• _Task description_
Using the entries below, show all lines with the string "centers".

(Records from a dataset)
....

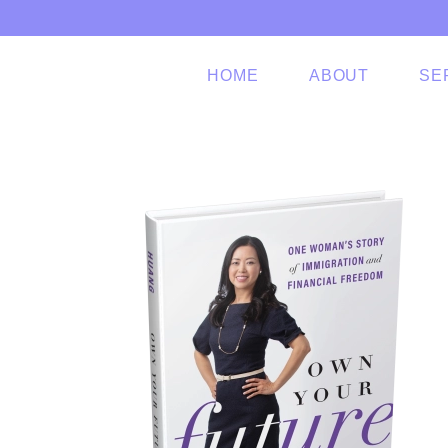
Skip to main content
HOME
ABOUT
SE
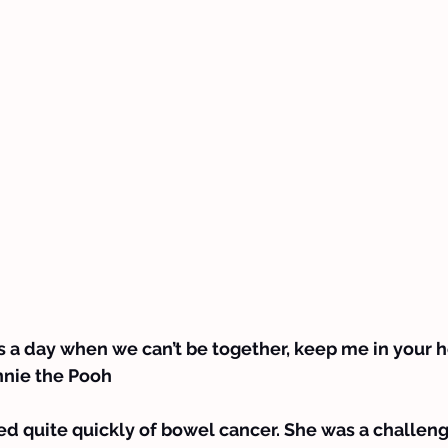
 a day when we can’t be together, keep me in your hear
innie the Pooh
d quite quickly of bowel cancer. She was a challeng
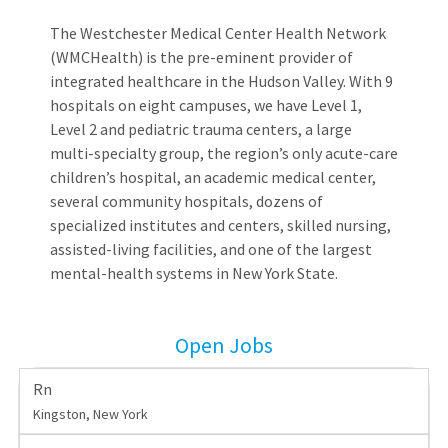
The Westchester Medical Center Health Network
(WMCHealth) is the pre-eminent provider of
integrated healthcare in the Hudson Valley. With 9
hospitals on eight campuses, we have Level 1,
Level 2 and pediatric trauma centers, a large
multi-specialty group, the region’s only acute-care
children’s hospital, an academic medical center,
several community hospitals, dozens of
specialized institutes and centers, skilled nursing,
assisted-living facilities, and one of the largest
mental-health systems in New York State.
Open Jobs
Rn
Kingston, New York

....

• _Answer section_
Level 2 and pediatric trauma centers, a large
specialized institutes and centers, skilled nursing,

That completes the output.